Assigned task:
What you return should be only the lines in the entries below between the one holding "right eye: (361, 287)" and the one holding "right elbow: (249, 370)", ends included, with every picture left out.

------------------------------------------------------------------------

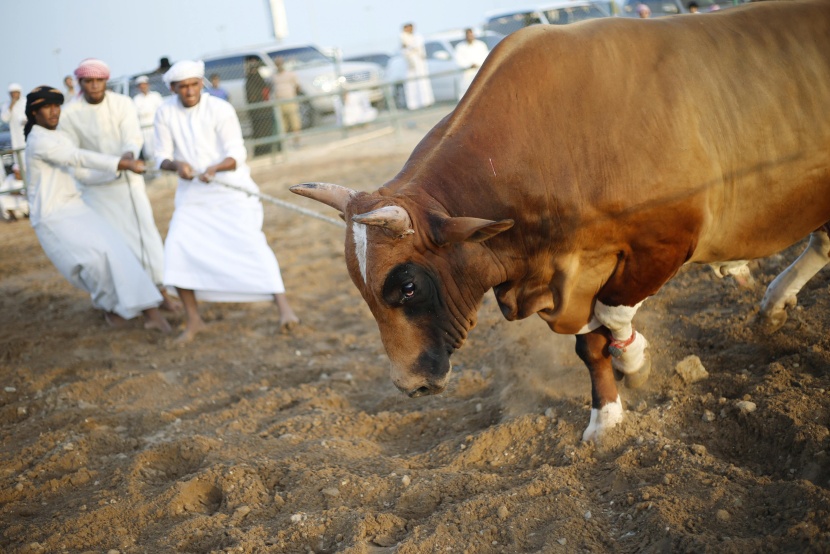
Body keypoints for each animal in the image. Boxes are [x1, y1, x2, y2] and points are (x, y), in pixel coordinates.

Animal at [294, 0, 830, 440]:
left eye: (407, 286)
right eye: (361, 287)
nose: (410, 385)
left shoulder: (663, 244)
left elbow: (614, 316)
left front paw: (635, 359)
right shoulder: (569, 273)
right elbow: (589, 344)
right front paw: (606, 416)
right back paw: (774, 302)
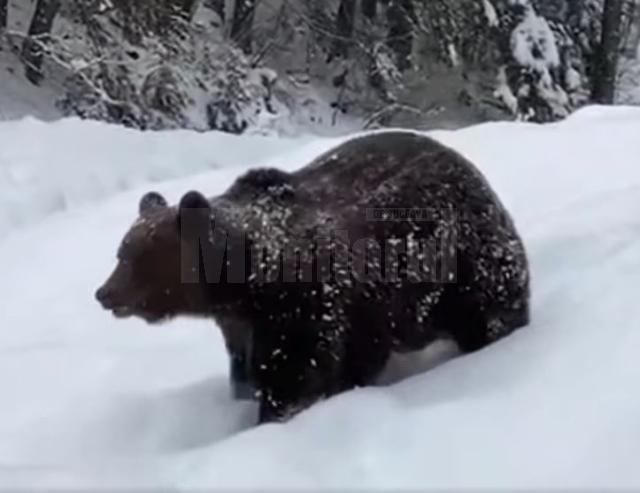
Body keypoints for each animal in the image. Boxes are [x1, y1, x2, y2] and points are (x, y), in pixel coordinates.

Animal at [96, 131, 528, 422]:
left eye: (138, 258)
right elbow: (249, 370)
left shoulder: (308, 305)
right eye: (121, 251)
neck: (245, 283)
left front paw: (277, 412)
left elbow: (299, 374)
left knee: (490, 309)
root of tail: (472, 169)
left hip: (464, 260)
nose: (103, 293)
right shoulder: (242, 324)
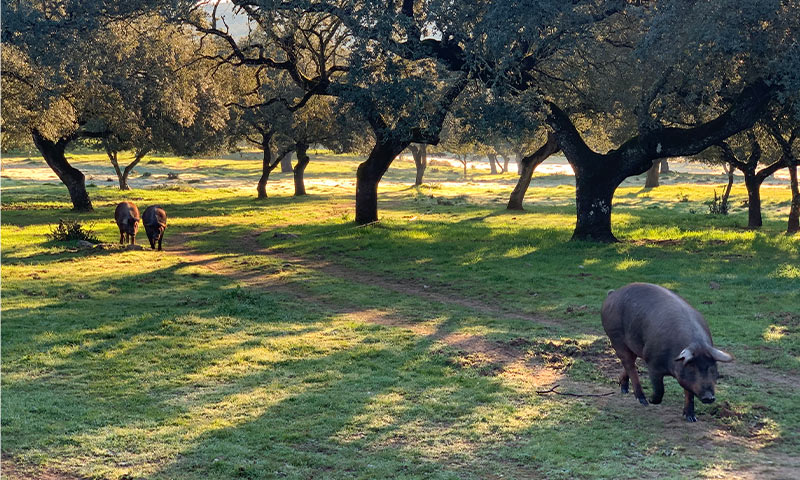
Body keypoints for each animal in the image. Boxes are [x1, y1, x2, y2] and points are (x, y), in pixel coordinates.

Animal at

------------------------------------------------------------------------

Answer section:
right eye: (361, 287)
nose: (410, 385)
left shoulder: (663, 244)
left elbow: (614, 316)
left front paw: (635, 359)
right shoulder: (569, 273)
right elbow: (589, 344)
right front paw: (606, 416)
right back paw: (774, 302)
Body keypoints for each animal in the image. Boxes are [x1, y1, x2, y2] and points are (x, y), in pixel coordinates.

Animal at [96, 131, 528, 422]:
left eye: (138, 258)
right elbow: (249, 370)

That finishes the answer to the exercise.